Une fois que le réseau a appris, il est possible de réduire le nombre de paramètres, même inférieur à 10 % du nombre initial, car ils ne sont plus utilisés. Cependant, si vous démarrez avec seulement 10 % des paramètres, le réseau ne parvient pas à apprendre. Ainsi, même si une IA peut éventuellement s'intégrer dans notre téléphone, pendant la formation, elle nécessite des serveurs massifs.

Les scientifiques se demandent si l’apprentissage curriculaire pourrait économiser des ressources.

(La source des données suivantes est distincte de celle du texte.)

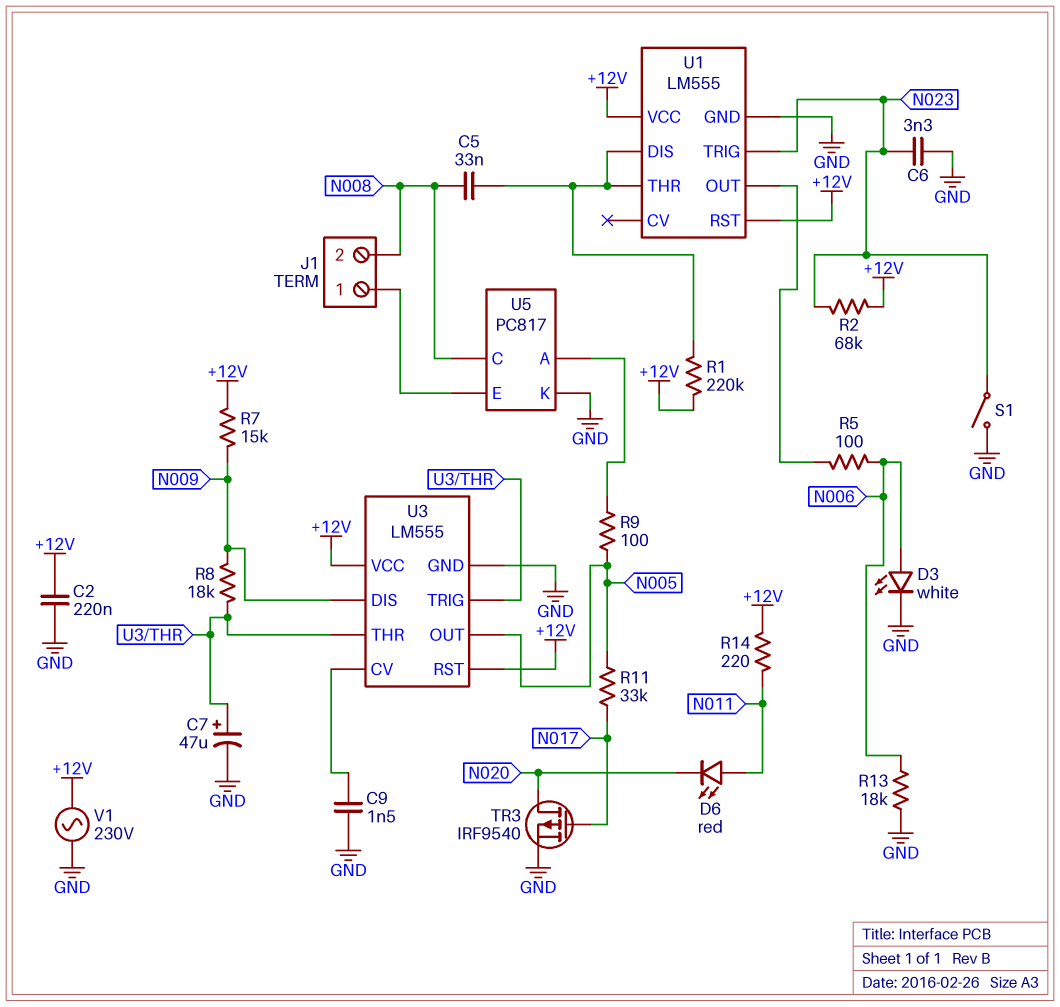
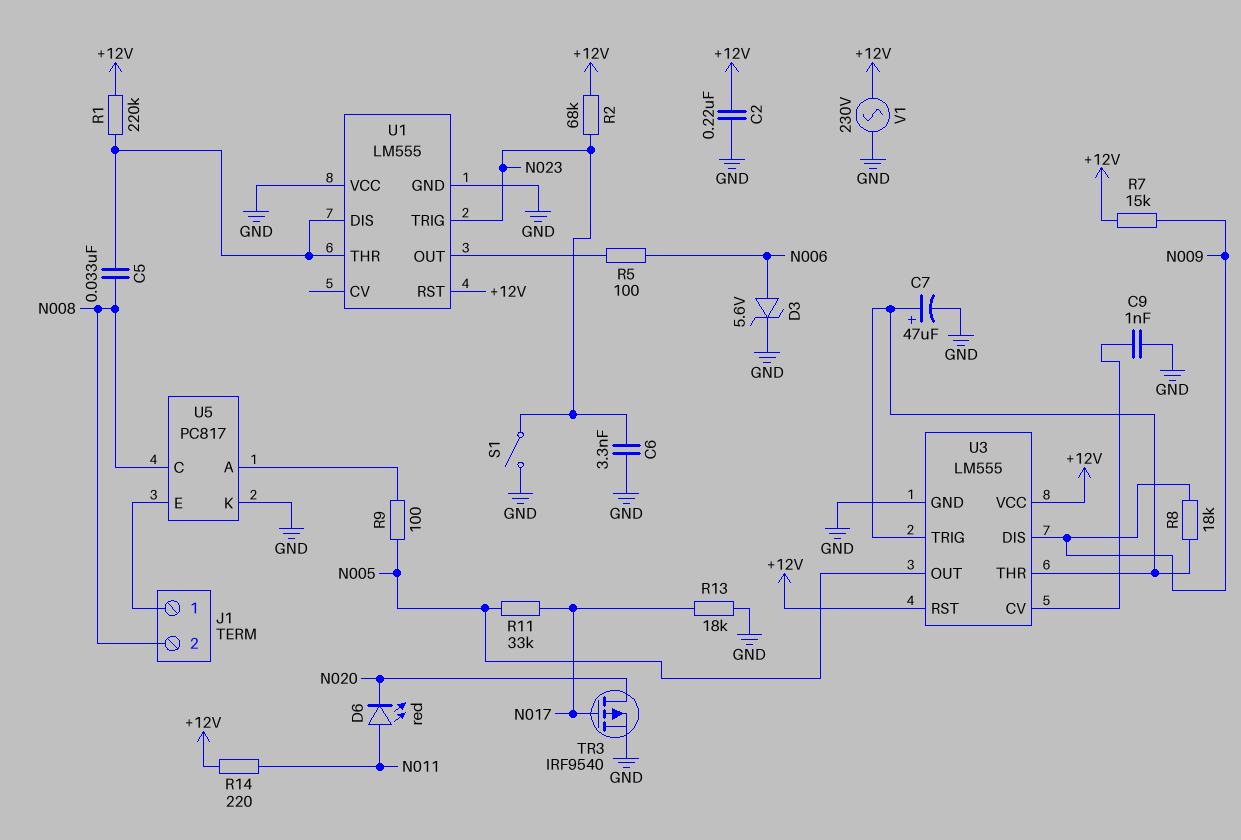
C9: 1.5nF (GND, U3/CV) -> 1nF (GND, U3/CV)
D3: LED white (A N006, K GND) -> zener 5.6V (A N006, K GND)
R13: 18k (GND, N006) -> 18k (GND, N017)
U1 pin VCC: +12V -> GND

Mais les recherches menées jusqu’à présent suggèrent que pour les réseaux très surparamétrés, l’apprentissage du programme semble peu pertinent : les performances lors de la phase de formation ne semblent pas améliorées.

Les nouveaux travaux de Saglietti et de ses collègues tentent de comprendre pourquoi.

« Ce que nous avons vu, c'est qu'un réseau neuronal surparamétré n'a pas besoin de ce chemin car, au lieu d'être guidé par l'apprentissage par des exemples, il est guidé par le fait qu'il a tellement de paramètres, des ressources déjà proches de ce dont il a besoin. « , explique Saglietti.

En d’autres termes, même si vous lui proposez des données d’apprentissage optimisées, le réseau préfère s’appuyer sur ses vastes ressources de traitement, trouvant en lui-même des éléments qui, avec quelques ajustements, peuvent déjà accomplir la tâche.

Il s’agit en fait d’une bonne nouvelle, car cela ne signifie pas que les réseaux ne peuvent pas tirer parti de l’apprentissage curriculaire, mais que, compte tenu du nombre élevé de paramètres initiaux, ils sont poussés dans une direction différente. En principe, on pourrait donc trouver un moyen de commencer avec des réseaux plus petits et d’adopter l’apprentissage curriculaire.

« C'est une partie de l'hypothèse explorée dans notre étude », explique Saglietti.

« Au moins dans les expériences que nous avons menées, nous avons observé que si nous commençons avec des réseaux plus petits, l'effet du programme – montrant des exemples dans un ordre organisé – commence à montrer une amélioration des performances par rapport à lorsque l'entrée est fournie de manière aléatoire. Cette amélioration est plus grand que lorsque vous continuez à augmenter les paramètres jusqu'au point où l'ordre de l'entrée n'a plus d'importance.